Anwendertipps für die Frischluftheizung

von Albrecht Schwarz

Recht früh, aber unaufhaltsam hat die Heizperiode begonnen. Für die vielen Neukunden, aber auch für alle anderen Frischluftheizungsanwender möchten wir im heutigen Blogbeitrag Tipps zum Betrieb bzw. zu Einstellungen der Frischluftheizung (FLH) geben.

Vorrausschicken möchten wir, dass gerade im Winterhalbjahr die Wärmerückgewinnung entscheidend zum Heizbetrieb beiträgt. Daher würden wir jedem Nutzer empfehlen, der keinen  Wartungsvertrag abgeschlossen hat zumindest folgende für die Funktion äußerst wichtigen Elemente zu überprüfen. Dazu gehört:

  • Ansaugelement/Ansauggitter auf Verschmutzung überprüfen, evtl. den Filtereinsatz im Ansaugelement entfernen
  • Filter im Gerät und bei Küchen-Abluft überprüfen
  • Wärmetauscher durchspülen

Einstellung

Hilfestellungen hierzu finden Sie in der Bedienungs- u. Wartungsanleitung. Sind die äußeren Rahmenbedingungen gegeben, gilt es eine gute und vernünftige Einstellung der einzelnen Heizelemente zu wählen. Grundsätzlich gilt: Die für Ihr Gebäude berechnete Heizleistung wird in der Lüfterstufe 2 erreicht.
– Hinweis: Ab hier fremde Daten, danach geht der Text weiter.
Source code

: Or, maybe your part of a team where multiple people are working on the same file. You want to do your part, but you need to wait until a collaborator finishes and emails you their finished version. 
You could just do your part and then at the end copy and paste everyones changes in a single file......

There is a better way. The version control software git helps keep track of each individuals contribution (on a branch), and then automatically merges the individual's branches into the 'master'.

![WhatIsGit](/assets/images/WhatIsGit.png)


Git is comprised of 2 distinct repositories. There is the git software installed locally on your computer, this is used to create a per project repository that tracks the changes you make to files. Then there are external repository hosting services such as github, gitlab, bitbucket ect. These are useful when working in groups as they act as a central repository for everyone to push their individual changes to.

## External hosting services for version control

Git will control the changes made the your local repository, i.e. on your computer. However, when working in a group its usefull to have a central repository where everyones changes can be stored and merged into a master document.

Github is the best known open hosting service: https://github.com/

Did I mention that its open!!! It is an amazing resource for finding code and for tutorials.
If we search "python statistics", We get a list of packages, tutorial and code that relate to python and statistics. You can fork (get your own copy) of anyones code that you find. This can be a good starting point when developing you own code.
Mit dieser Stufe findet auch der notwendige Luftaustausch in Ihren Räumen statt.

Von der herkömmlichen Heizung her ist Ihnen ein Absenkbetrieb über die Temperatur bekannt. Die Möglichkeit der Temperaturabsenkung bietet die FLH zwar auch, wir empfehlen jedoch einen Absenkbetrieb über die Reduzierung der Lüfterstufe von Stufe 2 auf Stufe 1, z.B. für einige Nachtstunden oder während das Gebäude leer steht. Eingestellt werden kann dieser Absenkbetrieb im  Tagesprogramm in der Zeile „LS“. Die Temperatureinstellung bleibt dabei gleich, lediglich die Lüfterstufe wird reduziert. 

Energetisch von Vorteil ist es, der Wärmepumpe (WP) über die Temperaturvorwahl am Fernbedienteil eine relativ lange Laufzeit vorzugeben. Idealerweise spricht man hier von der Maximalraumtemperatur (z.B. 23°C), die über die + Taste vorgegeben wird. Dadurch erreichen Sie, dass die Wärmepumpe erst nach Erreichen dieser Maximaltemperatur im Referenzraum (Standort Fernbedienteil) die Wärmepumpe abschaltet.
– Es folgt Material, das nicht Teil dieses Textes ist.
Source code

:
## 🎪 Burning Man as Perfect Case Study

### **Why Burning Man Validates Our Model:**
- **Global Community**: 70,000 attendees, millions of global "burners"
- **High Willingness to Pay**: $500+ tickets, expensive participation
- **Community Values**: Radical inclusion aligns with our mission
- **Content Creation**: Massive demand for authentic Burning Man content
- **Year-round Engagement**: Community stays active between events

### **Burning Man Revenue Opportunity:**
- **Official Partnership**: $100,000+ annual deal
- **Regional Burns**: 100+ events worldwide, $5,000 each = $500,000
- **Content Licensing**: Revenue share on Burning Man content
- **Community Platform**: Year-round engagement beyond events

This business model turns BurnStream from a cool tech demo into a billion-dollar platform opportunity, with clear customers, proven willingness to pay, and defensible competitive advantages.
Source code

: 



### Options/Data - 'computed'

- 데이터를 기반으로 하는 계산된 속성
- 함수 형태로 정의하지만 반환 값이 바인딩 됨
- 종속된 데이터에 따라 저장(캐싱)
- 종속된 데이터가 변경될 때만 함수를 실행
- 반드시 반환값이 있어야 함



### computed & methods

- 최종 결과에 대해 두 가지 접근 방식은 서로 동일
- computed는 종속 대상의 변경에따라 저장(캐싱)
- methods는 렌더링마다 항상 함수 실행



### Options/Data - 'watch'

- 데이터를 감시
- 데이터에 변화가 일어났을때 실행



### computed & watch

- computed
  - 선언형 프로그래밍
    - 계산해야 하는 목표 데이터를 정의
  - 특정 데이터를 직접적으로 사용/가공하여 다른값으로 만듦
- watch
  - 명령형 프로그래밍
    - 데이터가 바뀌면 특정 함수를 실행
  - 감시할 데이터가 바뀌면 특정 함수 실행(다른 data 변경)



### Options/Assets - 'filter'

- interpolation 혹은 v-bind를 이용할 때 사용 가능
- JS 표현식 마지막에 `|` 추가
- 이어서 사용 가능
Hier gilt es zu erwähnen, dass die WP dann effizient arbeitet, wenn sie nicht ins Takten kommt, daher die relativ hohe Temperaturvorwahl. Die WP wird versuchen, den gewünschten Wert zu erreichen, unterstützt wird sie dabei durch die möglichen internen bzw. externen Gewinne. Sind diese nicht, oder nicht in ausreichendem Maße vorhanden, kommt die Zusatzheizung (ZH) über die PTC-Heizelemente zum Tragen. Dazu ist es notwendig, diese Elemente über die Taste ZH an der Fernbedienung freizugeben.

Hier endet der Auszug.